今月 8 日に 9 年ぶりの安値を付けたリンギの対米ドル為替レートについて、ペッグ制の導入によってアジア通貨危機を乗り越えたマハティール元首相は、「再ペッグ化もリンギ安定のひとつの策だ」と述べた。
マハティール氏は、「マレーシア経済のファンダメンタルズが強固であるにも関わらずリンギが下がっているが、これは政治的な要因だ」と指摘。同氏がペッグ制導入を決めた際には為替ブローカーがリンギを売りせびったことが原因で起きていたが今回は政治的な要因だとし、1MDB問題などでナジブ・ラザク政権を批判している自分こそがリンギ安の原因だと自嘲気味に語った。

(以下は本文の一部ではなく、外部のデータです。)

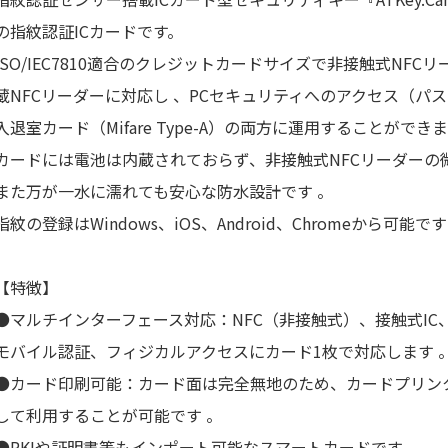
の指紋認証ICカードです。
ISO/IEC7810適合のクレジットカードサイズで非接触式NF
蔵NFCリーダーに対応し 、PCセキュリティへのアクセス（パス
入退室カード（Mifare Type-A）の両方に運用することができま
カードには電池は内蔵されておらず、非接触式NFCリーダーの
また万が一水に濡れても安心な防水設計です 。
指紋の登録はWindows、iOS、Android、Chromeから可能です
【特徴】
●マルチインターフェース対応：NFC（非接触式）、接触式IC
モバイル認証、フィジカルアクセスにカード1枚で対応します 
●カード印刷可能：カード面は完全無地のため、カードプリン
して利用することが可能です 。
●PKIや証明書等もインポート可能なスマートカードです。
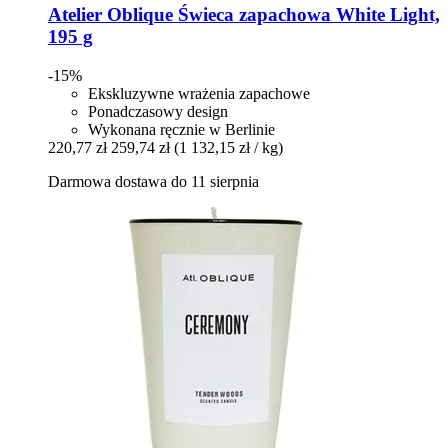
Atelier Oblique
Świeca zapachowa White Light,
195 g
-15%
Ekskluzywne wrażenia zapachowe
Ponadczasowy design
Wykonana ręcznie w Berlinie
220,77 zł
259,74 zł
(1 132,15 zł / kg)
Darmowa dostawa do 11 sierpnia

輸出産業や観光産業ではリンギ安容認の声が強いが、輸入に頼る加工貿易などはリンギ安への懸念が強い。ただ中央銀行バンク・ネガラのゼティ・アクタル・アジズ総裁は「国内の強固なファンダメンタルスを反映しておらず、一時的なもの」と楽観視している。シンガポールのユナイテッド・オーバーシーズ・バンクのエコノミスト、ホー・ウェイチェン氏は「バンク・ネガラが投資家の信頼を損なうような再ペッグ化を検討することはないと思う」と再ペッグ化の可能性が低いとの考えを示した。